Instructions to follow = The lines to copy run from the one containing "- Search 'gadgets', assign" to the end of the listing. Please write them out exactly, minus the pictures.

[Given data — start]

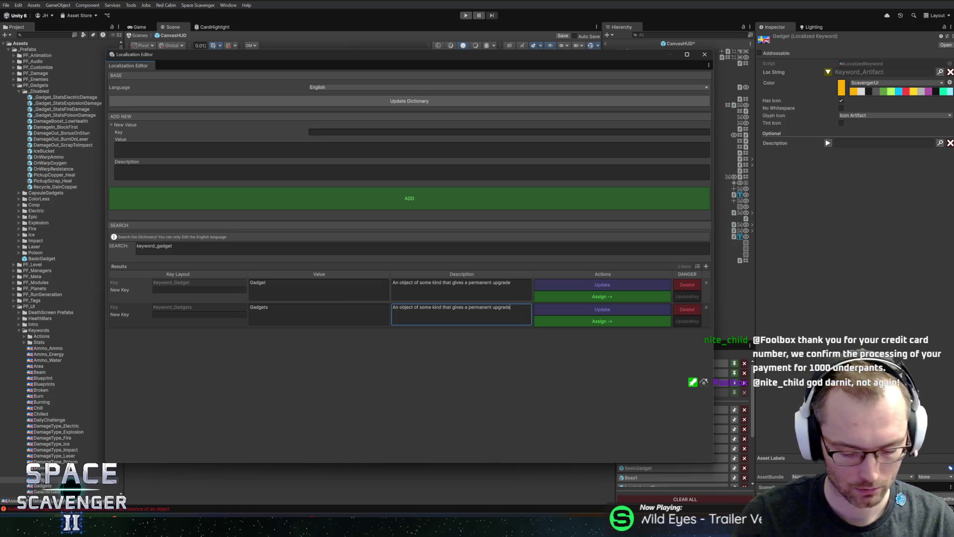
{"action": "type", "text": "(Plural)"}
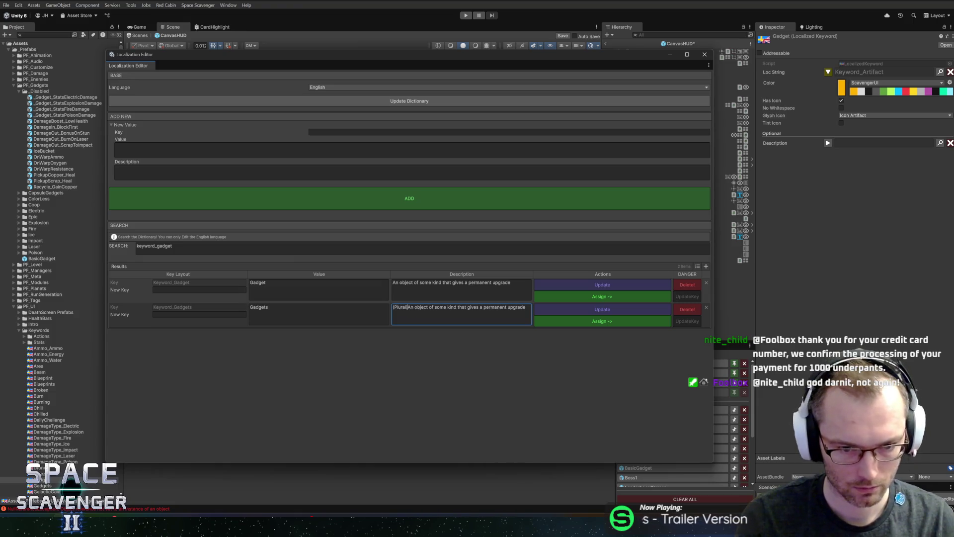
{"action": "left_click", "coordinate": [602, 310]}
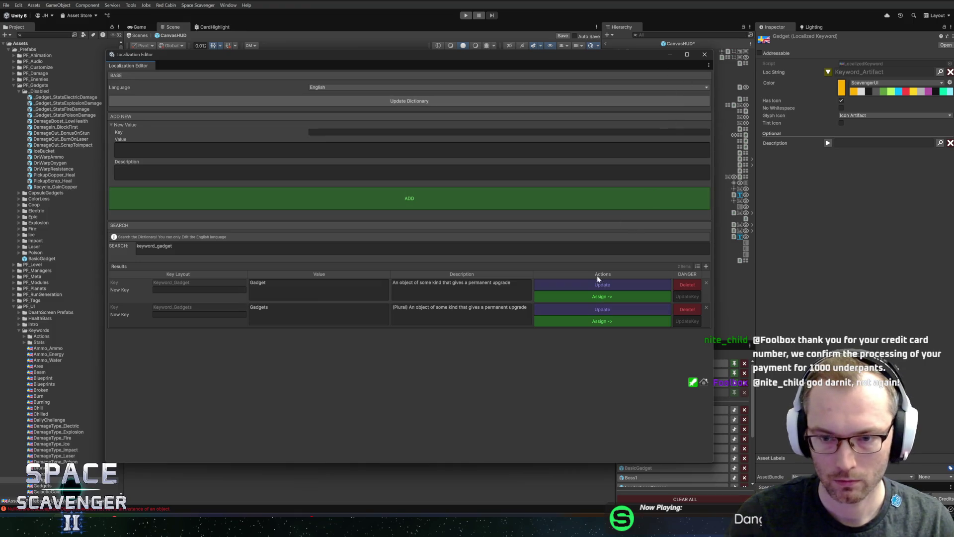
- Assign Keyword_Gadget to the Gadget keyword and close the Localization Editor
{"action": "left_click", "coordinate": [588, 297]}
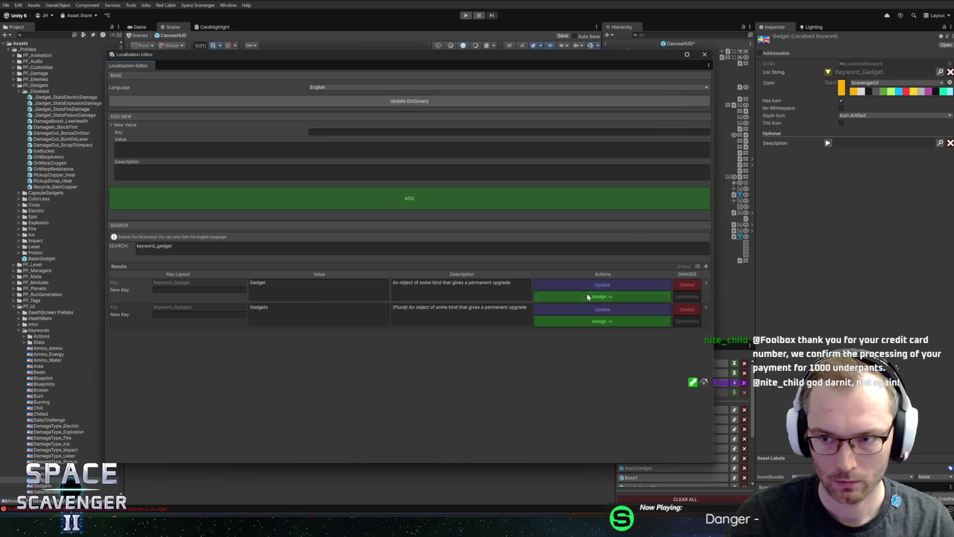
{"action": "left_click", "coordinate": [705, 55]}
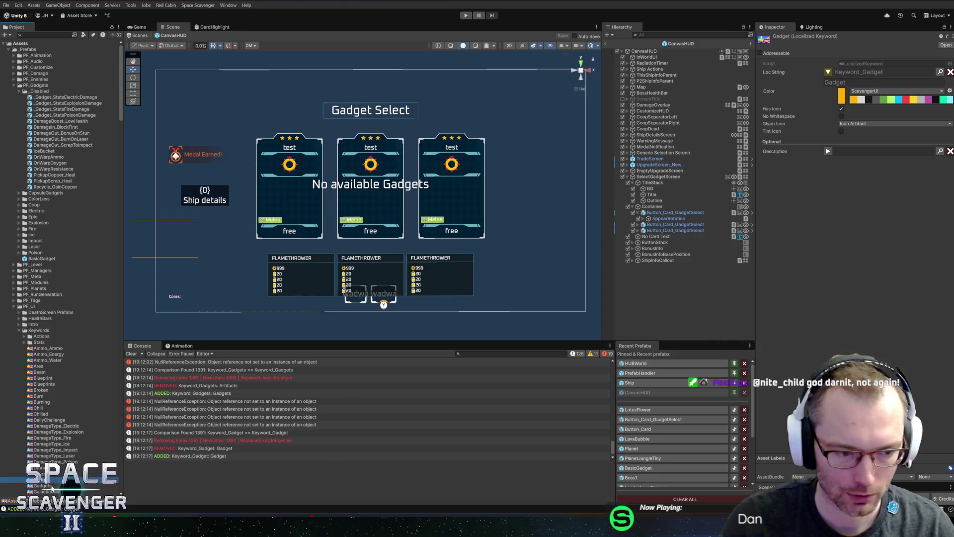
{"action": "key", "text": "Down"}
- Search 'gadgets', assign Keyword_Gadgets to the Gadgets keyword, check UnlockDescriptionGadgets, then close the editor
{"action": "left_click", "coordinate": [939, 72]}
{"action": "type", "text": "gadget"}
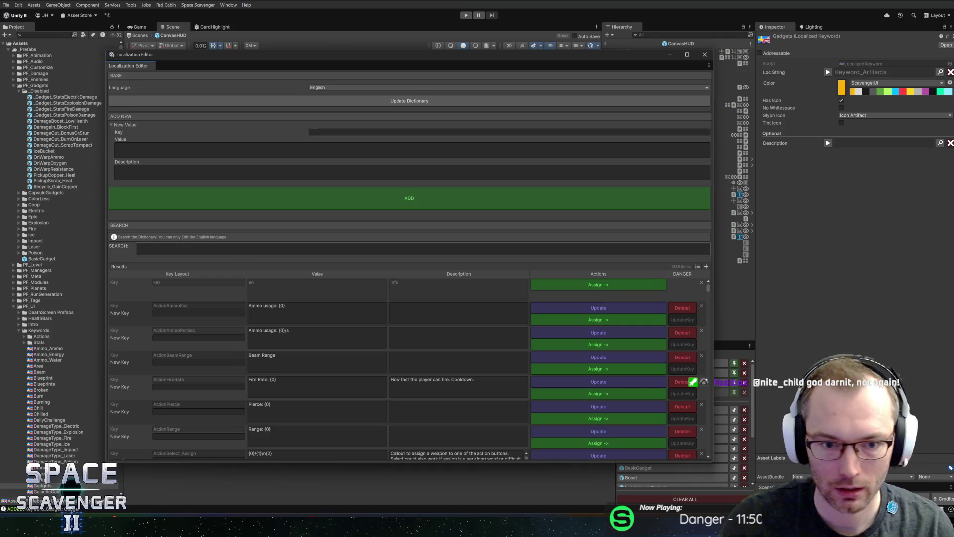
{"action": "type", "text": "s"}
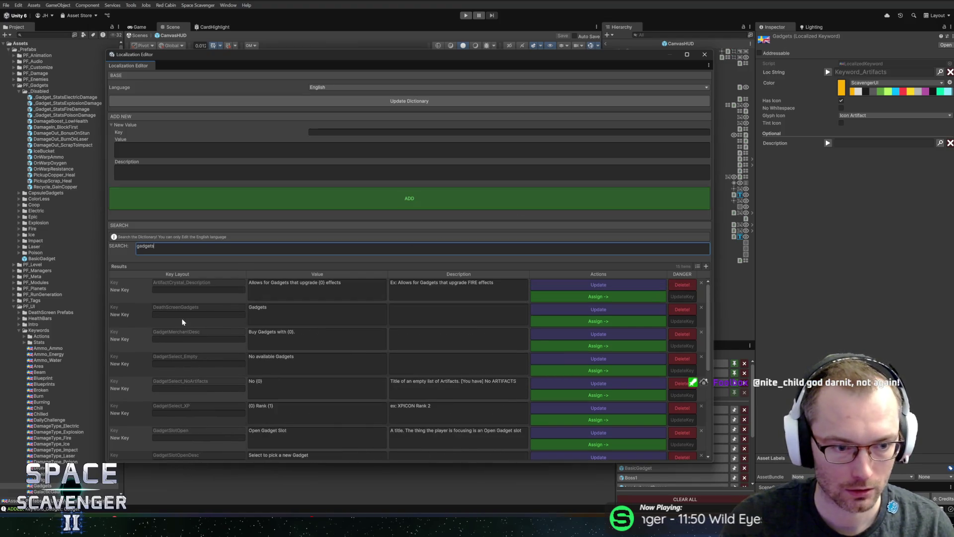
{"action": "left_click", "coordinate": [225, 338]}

[Given data — finish]

Reply to the exercise =
- Search 'gadgets', assign Keyword_Gadgets to the Gadgets keyword, check UnlockDescriptionGadgets, then close the editor
{"action": "left_click", "coordinate": [939, 72]}
{"action": "type", "text": "gadget"}
{"action": "type", "text": "s"}
{"action": "left_click", "coordinate": [225, 338]}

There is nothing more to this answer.